Professional football and, especially, baseball teams have moved away from AstroTurf in the 1990s. And high-profile injuries, like the torn Achilles’ tendon suffered by New York Jets quarterback Vinnie Testaverde last year, are often blamed, justly or unjustly, on synthetic turf.
“There’s never been any study that shows a greater amount of injuries on turf than grass,” said Allen Waterman, an AstroTurf sales representative. Yet he acknowledges the “negative perception” of turf, reinforced by injuries like Testaverde’s: “If there was no AstroTurf at the professional football level, it would benefit our company,” he said.
(The makers of AstroTurf, meanwhile, suggest that twisting injuries to knees and ankles might have to do with the shoes players wear, which they say offer too much traction. “We tell [NFL players] what shoes they should wear, but they don’t listen and use a shoe that has too much grip,” said Lee Defreitas, East Coast sales manager for AstroTurf. “I’ll suggest to [Bates football coach] Mark Harriman that his players just use a standard tennis shoe if they practice on the turf field.”)
But particularly at the high school and collegiate level, in sports like field hockey and lacrosse, a turf field is better, safer, and much more economical than a grass field, Coffey said.
“An NFL team can afford to spend $1 million a year on grass to make it perfect,” Coffey said. “Division III fields are not NFL quality. Sometimes fields are too hard, too soft, or uneven. And that adds to chance for injuries at our level.”
Coffey compared injury-rate data from the NCAA for grass and turf fields. She looked at 1998-99 Division III men’s soccer data, “typical of a high-impact sport that might be played on our field.” She found that the injury rate on grass surfaces was 4.56 injuries for every 1,000 athlete exposures. But the rate for turf surfaces was just .30 injuries per 1,000 exposures.
Pro football and baseball fans hear and read player and media grumbles about synthetic turf. Yet over the last three decades, synthetic turf has become the preferred surface for sports like field hockey. The turf revolution in field hockey began in 1975, with the installation of an AstroTurf surface at McGill University’s Molson Stadium. That year, the stadium hosted the “8-Nations” tournament, the first international field hockey competition held on a synthetic turf field. The fast and true surface got rave reviews. The International Hockey Federation now requires international competition be played on synthetic turf.

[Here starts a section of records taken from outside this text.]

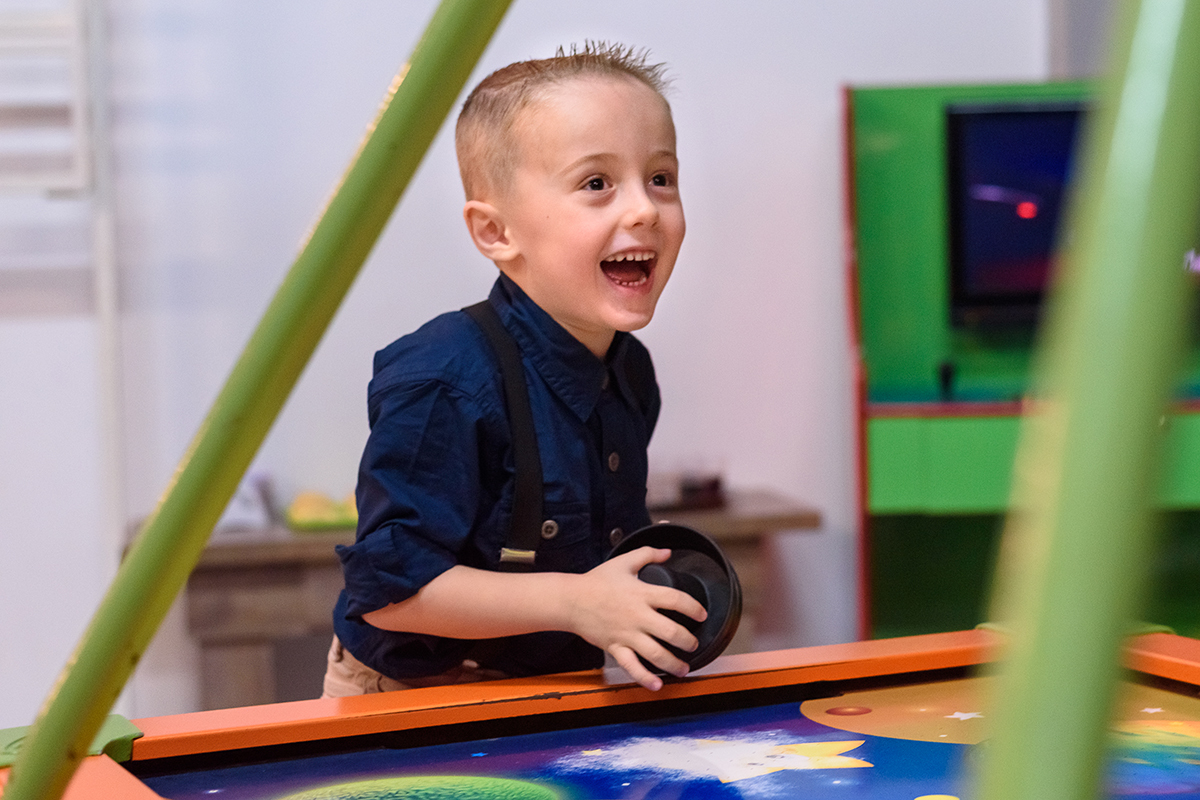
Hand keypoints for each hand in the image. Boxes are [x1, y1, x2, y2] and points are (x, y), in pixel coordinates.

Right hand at [566, 547, 707, 690]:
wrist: (571, 600)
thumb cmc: (596, 581)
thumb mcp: (624, 562)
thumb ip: (648, 554)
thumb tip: (667, 551)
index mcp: (642, 593)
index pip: (675, 600)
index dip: (693, 608)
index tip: (701, 614)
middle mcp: (637, 616)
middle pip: (671, 632)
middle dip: (688, 641)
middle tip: (693, 644)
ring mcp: (626, 634)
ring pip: (655, 654)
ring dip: (674, 663)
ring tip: (683, 667)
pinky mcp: (615, 647)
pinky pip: (632, 667)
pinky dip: (645, 678)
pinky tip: (656, 684)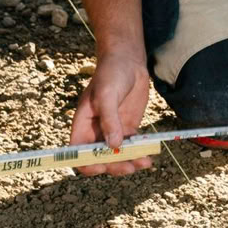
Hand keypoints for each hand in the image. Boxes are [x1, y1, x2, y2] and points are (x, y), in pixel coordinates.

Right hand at [70, 52, 152, 175]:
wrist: (128, 61)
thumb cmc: (111, 74)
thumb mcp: (107, 94)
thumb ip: (109, 120)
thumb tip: (113, 145)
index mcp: (82, 125)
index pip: (78, 153)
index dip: (87, 163)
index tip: (102, 167)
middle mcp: (95, 131)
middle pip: (100, 157)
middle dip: (114, 164)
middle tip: (130, 167)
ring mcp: (113, 130)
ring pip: (118, 154)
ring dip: (129, 161)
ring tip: (144, 163)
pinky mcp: (128, 127)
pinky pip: (132, 145)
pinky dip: (139, 151)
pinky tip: (149, 155)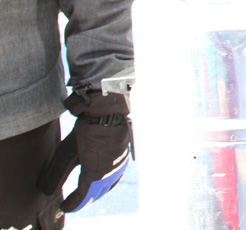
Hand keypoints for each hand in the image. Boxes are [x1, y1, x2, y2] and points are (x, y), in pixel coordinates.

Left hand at [39, 92, 131, 211]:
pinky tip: (104, 181)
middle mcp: (110, 173)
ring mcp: (119, 165)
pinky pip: (116, 177)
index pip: (82, 196)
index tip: (63, 207)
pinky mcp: (123, 158)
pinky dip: (107, 184)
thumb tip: (47, 191)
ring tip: (88, 195)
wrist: (110, 112)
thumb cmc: (87, 130)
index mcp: (95, 174)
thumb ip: (56, 174)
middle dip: (84, 200)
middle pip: (96, 194)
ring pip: (108, 186)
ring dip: (97, 193)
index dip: (72, 203)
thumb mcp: (66, 152)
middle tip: (73, 203)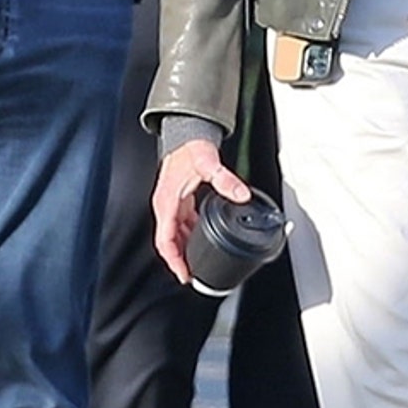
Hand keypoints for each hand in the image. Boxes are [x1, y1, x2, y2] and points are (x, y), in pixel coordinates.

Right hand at [151, 137, 251, 285]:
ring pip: (175, 233)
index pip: (165, 240)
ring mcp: (171, 203)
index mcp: (167, 202)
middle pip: (168, 241)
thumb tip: (242, 195)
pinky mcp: (178, 199)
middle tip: (193, 274)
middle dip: (179, 259)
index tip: (184, 274)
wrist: (187, 133)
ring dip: (184, 248)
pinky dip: (189, 234)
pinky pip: (181, 223)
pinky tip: (201, 237)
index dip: (174, 260)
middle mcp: (165, 205)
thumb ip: (226, 180)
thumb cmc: (190, 147)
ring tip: (197, 261)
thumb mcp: (209, 164)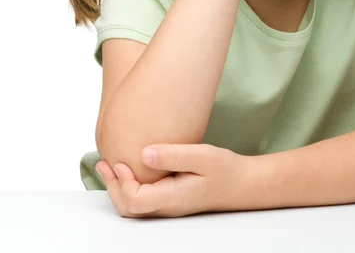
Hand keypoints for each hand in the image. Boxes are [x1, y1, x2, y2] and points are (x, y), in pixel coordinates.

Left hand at [96, 143, 251, 217]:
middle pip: (129, 208)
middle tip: (104, 162)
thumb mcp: (202, 156)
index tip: (121, 160)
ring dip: (119, 186)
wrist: (243, 184)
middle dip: (113, 186)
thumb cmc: (225, 169)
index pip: (135, 201)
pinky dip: (130, 185)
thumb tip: (143, 153)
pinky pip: (143, 198)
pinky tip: (131, 168)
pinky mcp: (171, 198)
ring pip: (134, 206)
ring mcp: (169, 205)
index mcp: (173, 198)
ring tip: (110, 165)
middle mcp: (167, 206)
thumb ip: (173, 155)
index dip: (122, 183)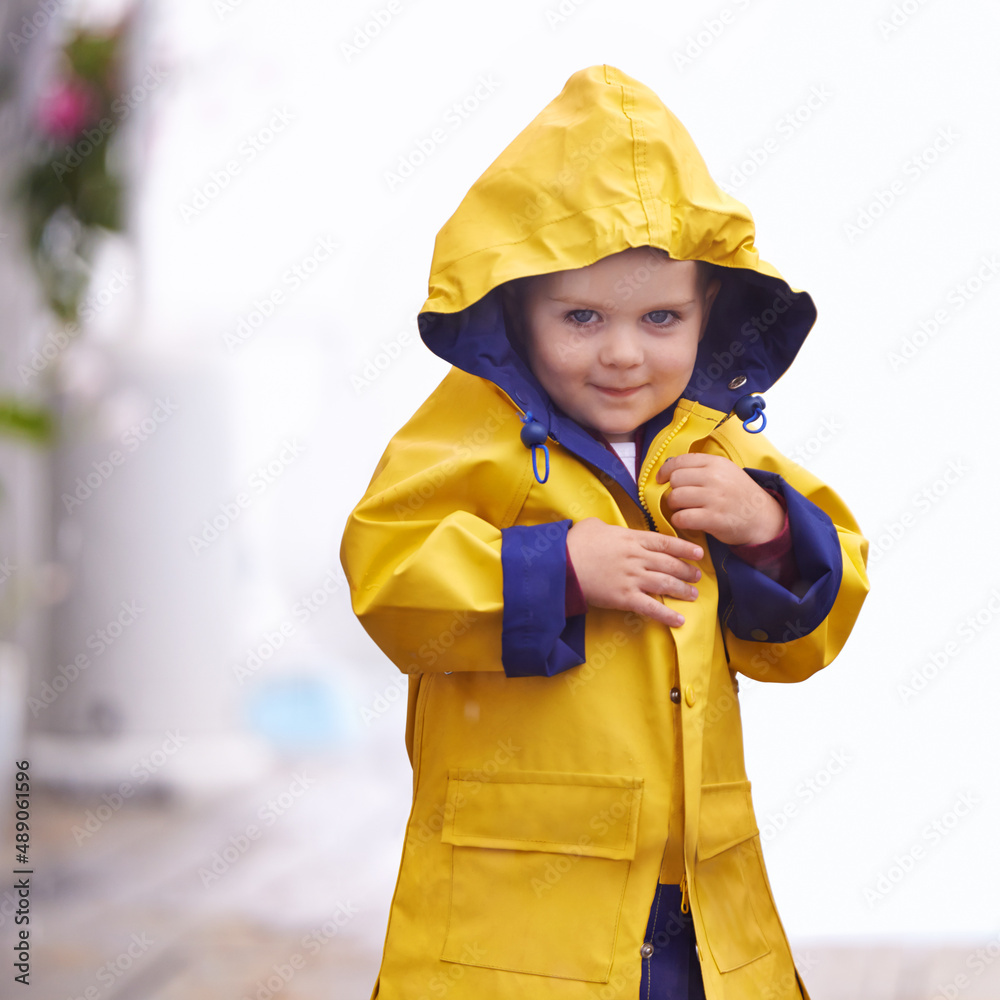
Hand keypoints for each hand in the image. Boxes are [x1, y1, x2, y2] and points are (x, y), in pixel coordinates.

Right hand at [566, 517, 702, 627]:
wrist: (562, 565)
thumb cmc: (575, 543)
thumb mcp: (593, 525)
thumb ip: (607, 526)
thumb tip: (608, 528)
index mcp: (631, 539)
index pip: (665, 543)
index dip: (684, 548)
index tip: (699, 553)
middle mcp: (636, 558)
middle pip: (669, 564)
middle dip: (686, 571)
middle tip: (698, 576)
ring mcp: (632, 578)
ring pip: (665, 584)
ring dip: (682, 590)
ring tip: (693, 595)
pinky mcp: (624, 597)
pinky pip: (651, 607)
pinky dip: (667, 615)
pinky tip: (679, 620)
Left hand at [655, 453, 784, 545]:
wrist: (762, 517)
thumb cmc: (738, 495)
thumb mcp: (725, 472)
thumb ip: (701, 468)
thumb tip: (670, 469)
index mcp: (716, 463)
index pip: (679, 461)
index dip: (665, 471)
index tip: (661, 480)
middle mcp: (715, 478)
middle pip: (675, 480)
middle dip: (672, 490)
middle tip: (679, 499)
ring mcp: (715, 498)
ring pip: (675, 498)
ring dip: (674, 506)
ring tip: (684, 509)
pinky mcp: (714, 519)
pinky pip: (682, 517)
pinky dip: (679, 520)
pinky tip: (687, 521)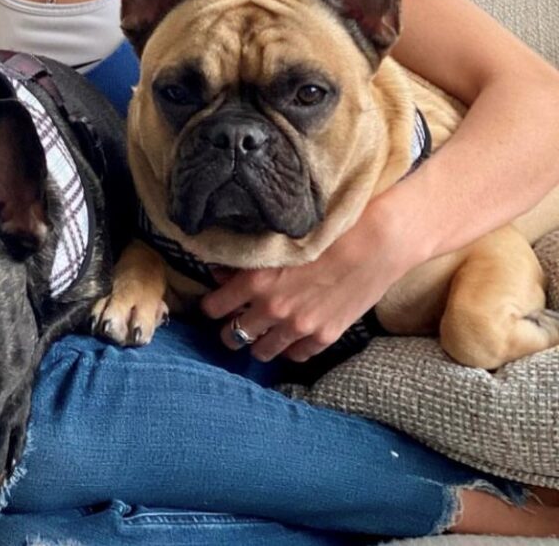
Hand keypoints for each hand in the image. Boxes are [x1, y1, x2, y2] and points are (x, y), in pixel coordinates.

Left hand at [199, 205, 412, 361]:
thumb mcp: (277, 240)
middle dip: (229, 330)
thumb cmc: (325, 231)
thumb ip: (246, 260)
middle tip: (235, 322)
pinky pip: (296, 356)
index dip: (211, 306)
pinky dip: (290, 349)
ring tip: (261, 333)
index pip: (213, 307)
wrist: (375, 243)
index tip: (215, 304)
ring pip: (262, 352)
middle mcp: (272, 308)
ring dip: (258, 343)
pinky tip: (291, 337)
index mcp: (255, 281)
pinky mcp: (324, 337)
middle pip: (233, 336)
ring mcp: (299, 327)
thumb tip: (221, 272)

Bates field hockey player Johie Farrar ’03 of West Paris, Maine, said AstroTurf makes her sport better for players and spectators. “It’s not a power game” on synthetic turf, said the second-team regional All-American. On an imperfect grass field, players pass less and shoot from long range more often, hoping for lucky bounces. On turf, “the drive isn’t as important. The game has more skill. It’s faster and quicker. It’s fun and I like it.”